----- Data -----
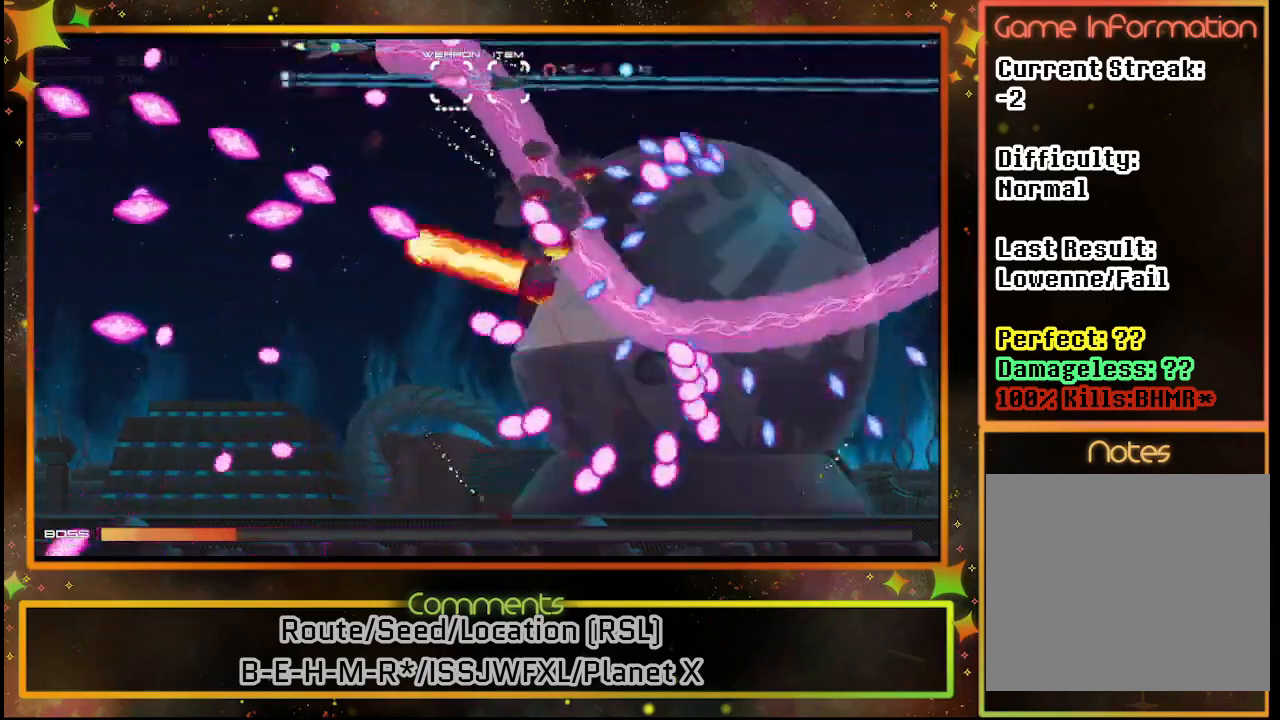
{"buttons": ["SQUARE"], "left_stick": "center", "events": [[67, "DPAD_RIGHT", "down"], [200, "DPAD_RIGHT", "up"]]}
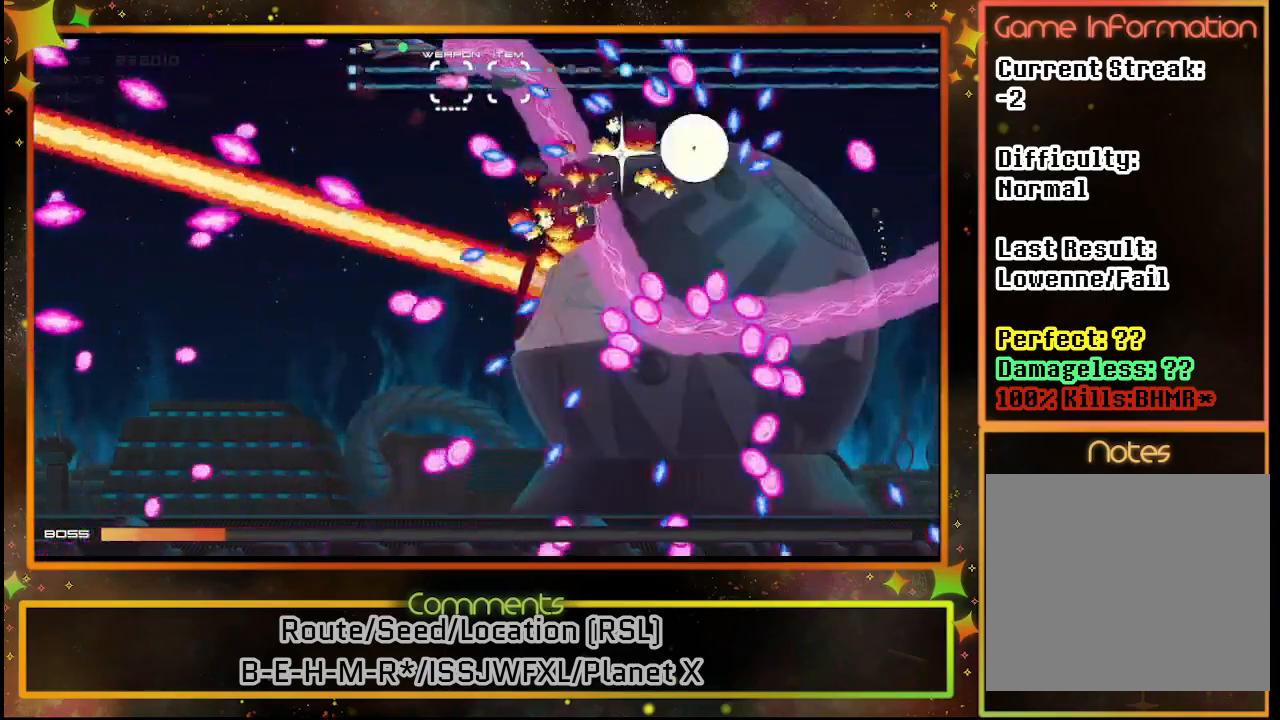
{"buttons": ["SQUARE"], "left_stick": "center", "events": [[200, "DPAD_LEFT", "down"], [383, "DPAD_LEFT", "up"]]}
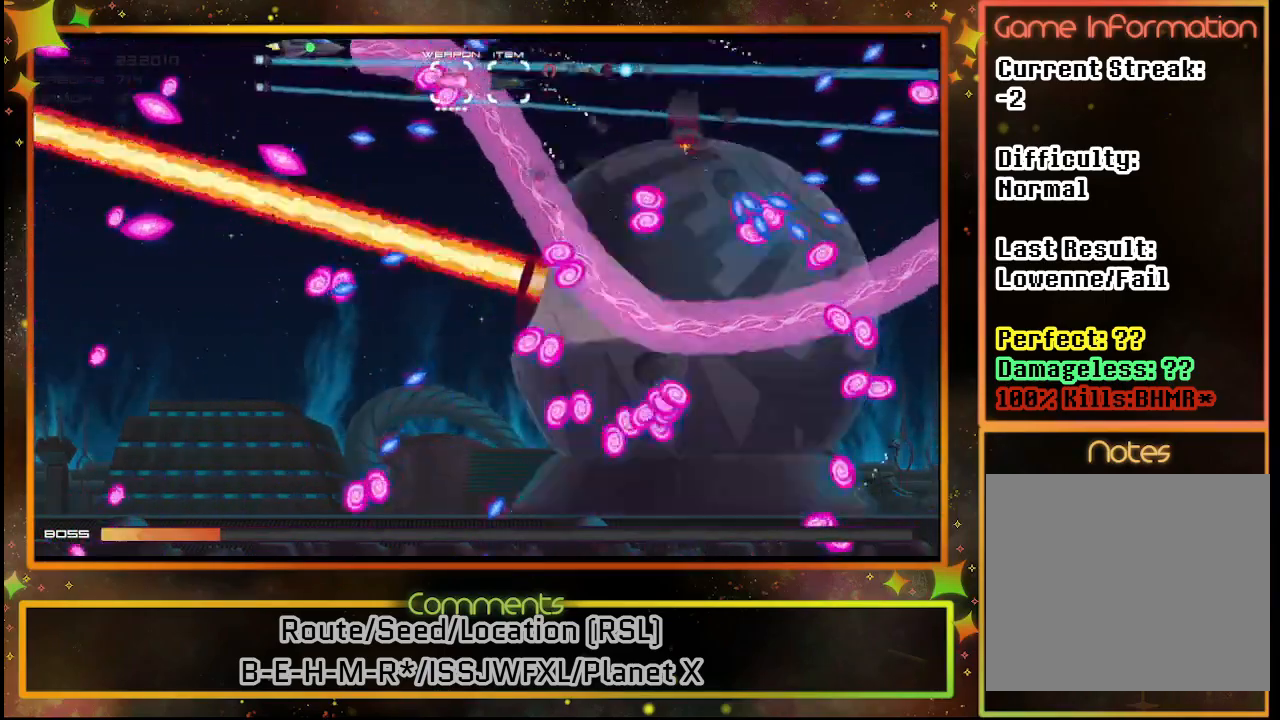
{"buttons": ["SQUARE", "DPAD_LEFT"], "left_stick": "center", "events": [[417, "DPAD_LEFT", "down"]]}
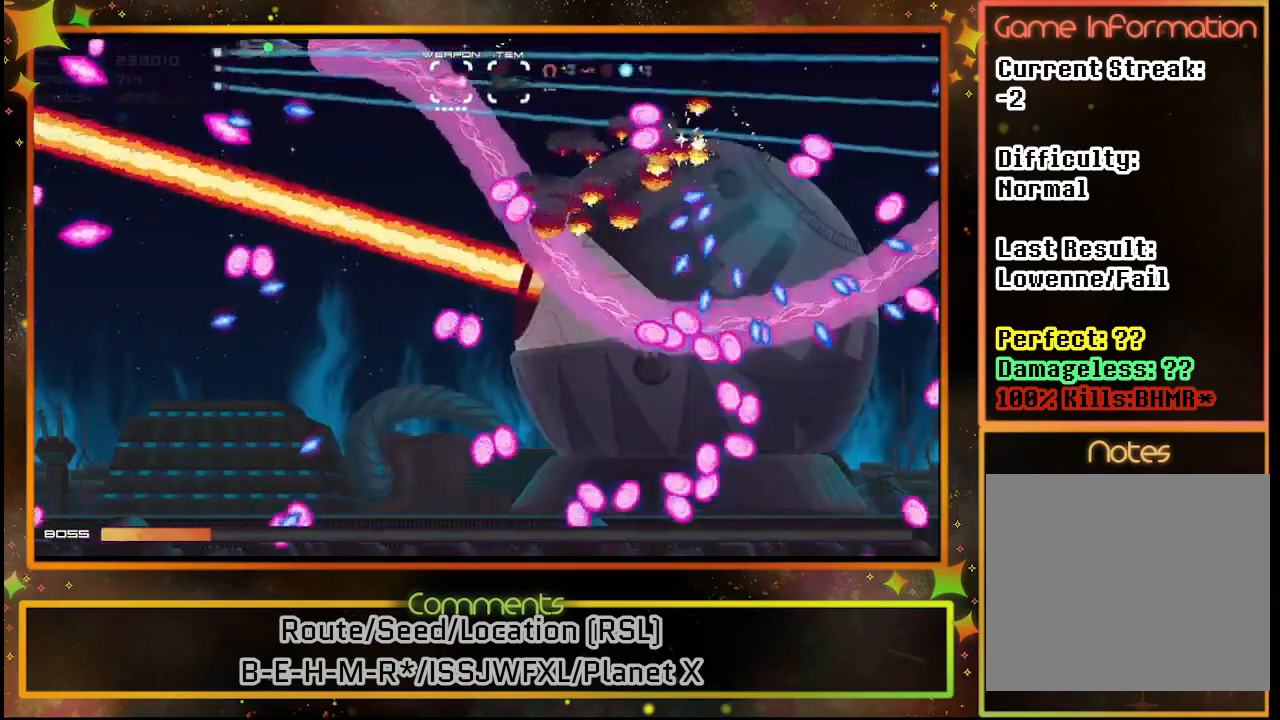
{"buttons": ["SQUARE"], "left_stick": "center", "events": [[17, "DPAD_LEFT", "up"], [250, "DPAD_RIGHT", "down"], [317, "DPAD_RIGHT", "up"]]}
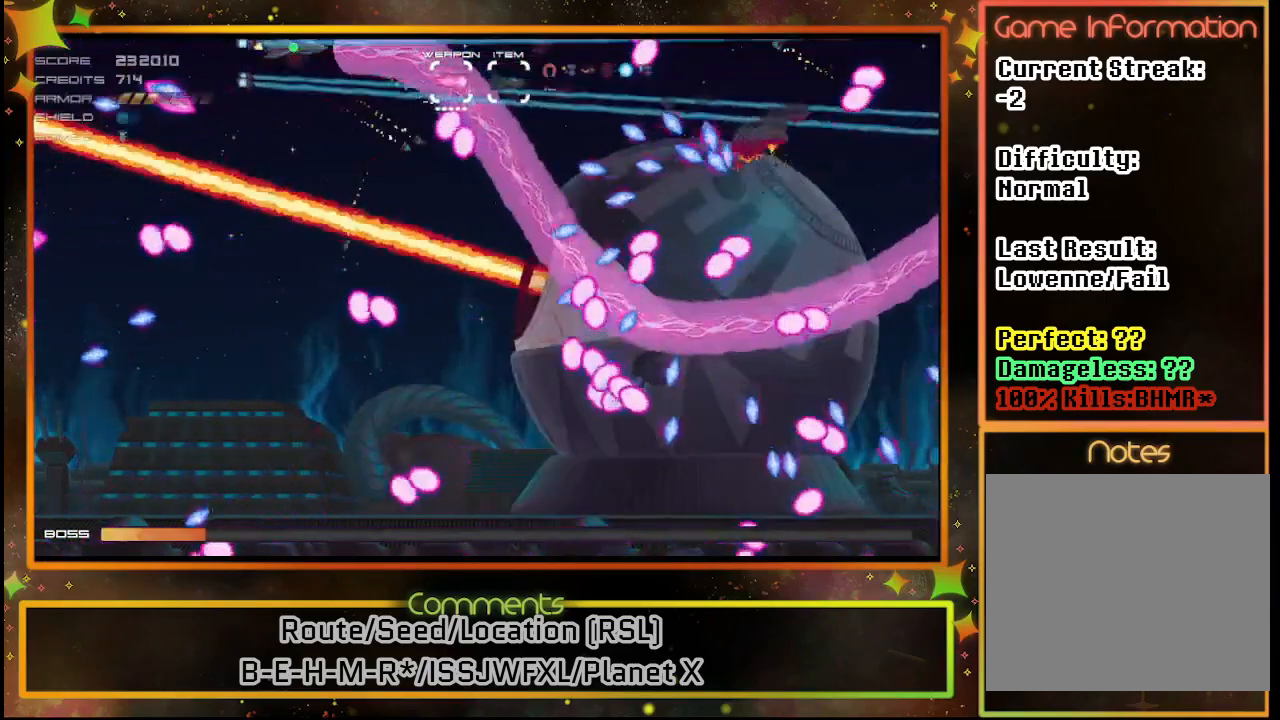
{"buttons": ["SQUARE", "DPAD_LEFT"], "left_stick": "center", "events": [[350, "DPAD_LEFT", "down"]]}
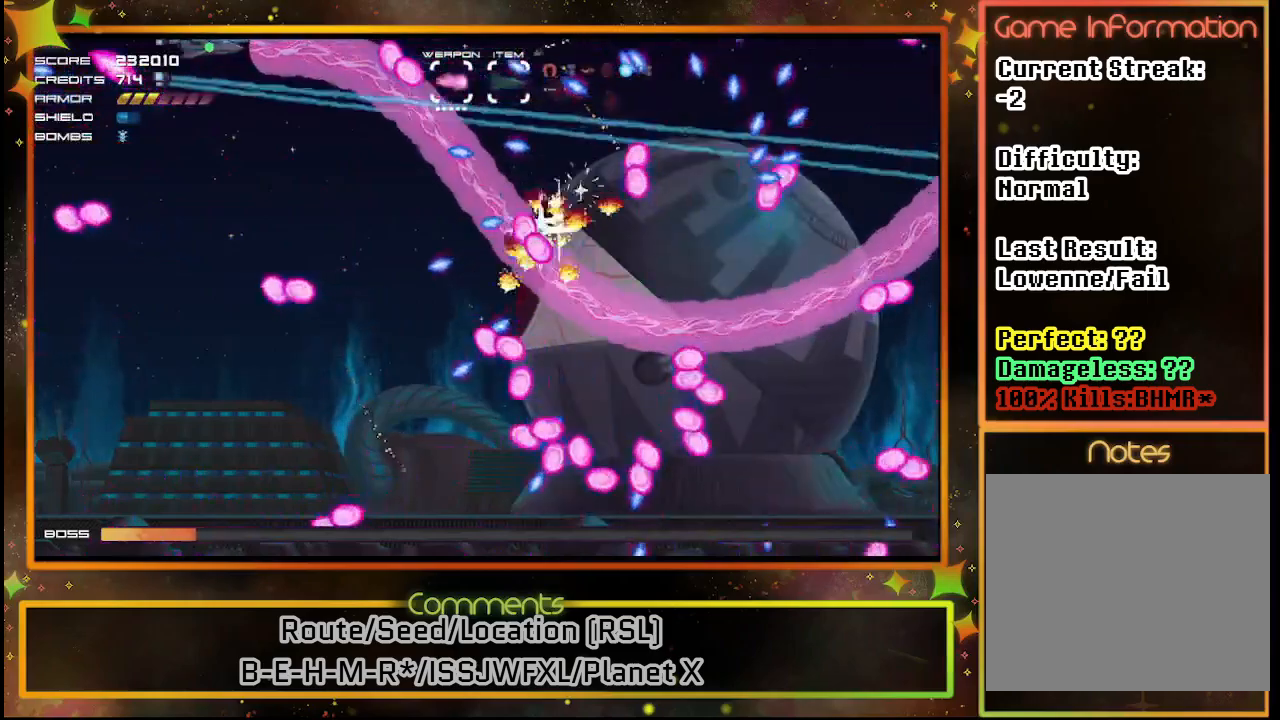
{"buttons": ["SQUARE", "DPAD_DOWN"], "left_stick": "center", "events": [[50, "DPAD_LEFT", "up"], [117, "DPAD_DOWN", "down"], [267, "DPAD_DOWN", "up"], [500, "DPAD_DOWN", "down"]]}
-----
### Your assignment
Each of the entries above must be output exactly, with none of the pictures.

### Expected answer
{"buttons": ["SQUARE"], "left_stick": "center", "events": [[67, "DPAD_RIGHT", "down"], [200, "DPAD_RIGHT", "up"]]}
{"buttons": ["SQUARE"], "left_stick": "center", "events": [[200, "DPAD_LEFT", "down"], [383, "DPAD_LEFT", "up"]]}
{"buttons": ["SQUARE", "DPAD_LEFT"], "left_stick": "center", "events": [[417, "DPAD_LEFT", "down"]]}
{"buttons": ["SQUARE"], "left_stick": "center", "events": [[17, "DPAD_LEFT", "up"], [250, "DPAD_RIGHT", "down"], [317, "DPAD_RIGHT", "up"]]}
{"buttons": ["SQUARE", "DPAD_LEFT"], "left_stick": "center", "events": [[350, "DPAD_LEFT", "down"]]}
{"buttons": ["SQUARE", "DPAD_DOWN"], "left_stick": "center", "events": [[50, "DPAD_LEFT", "up"], [117, "DPAD_DOWN", "down"], [267, "DPAD_DOWN", "up"], [500, "DPAD_DOWN", "down"]]}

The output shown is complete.